Итак, я пришел в этот маленький театр, сел на свое место и вдруг увидел Елену Владимировну и Франсуа, смеявшегося беспрестанно, – я слышал, как он сказал: – Non, mais c'est fantastique[58], – и недалеко от них – Бориса Аркадьевича. Борис Аркадьевич был в смокинге, производившем необыкновенно странное впечатление: его соседи сидели в расстегнутых рубахах и в ночных туфлях; он, Елена Владимировна и Франсуа все время видели на себе равнодушно-любопытные взгляды публики, – а певица, исполняя какой-то романс, протянула руки со сцены по направлению к Борису Аркадьевичу и прямо взглянула на него, отчего его лицо сразу же задергалось; и он отвернулся, посмотрев предварительно наверх с безнадежным видом – как он это делал всегда, если в его присутствии говорили глупости или совершали поступок, который он считал неправильным. Я вышел из театра за минуту до конца спектакля; и, закуривая на улице папиросу, я видел, как вслед за Еленой Владимировной и Франсуа двинулся Борис Аркадьевич, – и все они свернули в маленькую улицу – по пути к квартире Франсуа.

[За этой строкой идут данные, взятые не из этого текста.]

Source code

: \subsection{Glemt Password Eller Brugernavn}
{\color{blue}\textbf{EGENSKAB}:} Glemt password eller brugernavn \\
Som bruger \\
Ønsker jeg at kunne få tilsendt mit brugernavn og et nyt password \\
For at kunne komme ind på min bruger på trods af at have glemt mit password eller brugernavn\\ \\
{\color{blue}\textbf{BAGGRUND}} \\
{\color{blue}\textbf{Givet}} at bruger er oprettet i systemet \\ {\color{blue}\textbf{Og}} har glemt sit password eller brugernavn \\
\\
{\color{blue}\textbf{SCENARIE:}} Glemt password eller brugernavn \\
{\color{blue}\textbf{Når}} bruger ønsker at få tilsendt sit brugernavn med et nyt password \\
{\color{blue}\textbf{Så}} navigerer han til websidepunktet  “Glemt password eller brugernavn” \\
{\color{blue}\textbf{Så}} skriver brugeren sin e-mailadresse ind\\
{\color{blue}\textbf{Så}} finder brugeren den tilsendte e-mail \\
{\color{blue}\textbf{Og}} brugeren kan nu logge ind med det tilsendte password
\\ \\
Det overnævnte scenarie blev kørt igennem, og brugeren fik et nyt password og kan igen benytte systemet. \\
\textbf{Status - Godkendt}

Я пришел в кафе: оркестр играл механическую свою жалобу, рассекавшую воздух, как минорные, звучные ракеты, полет которых внезапно прекращался, чтобы возвратиться туда, откуда он выходил, и снова быть брошенным в воздух, прозвучать, преодолевая сопротивление металлической среды, и опять сразу умолкнуть; но за умолкавшими его ракетами все шли другие, и все дрожало и звенело, то превращаясь опять в неподвижную прозрачную массу, то снова насыщаясь этими музыкальными и лирическими полетами. В этом было печальное исступление, которое мне казалось опасным, как сумасшествие или смерть, – и от которого все же я не мог бы отказаться, как от разрушительного и сладостного наркоза. Это было то состояние, которое так безошибочно можно было отличить от всех других и которое Алексей Андреевич называл состоянием последних мыслей. – Все известно, – думал я, – все неверно и обманчиво; то, что я знаю, – ничтожно и печально – и почему бы я стал предполагать, что в остальном, чего я не знаю и наверное не буду знать, есть еще какие-то возможности?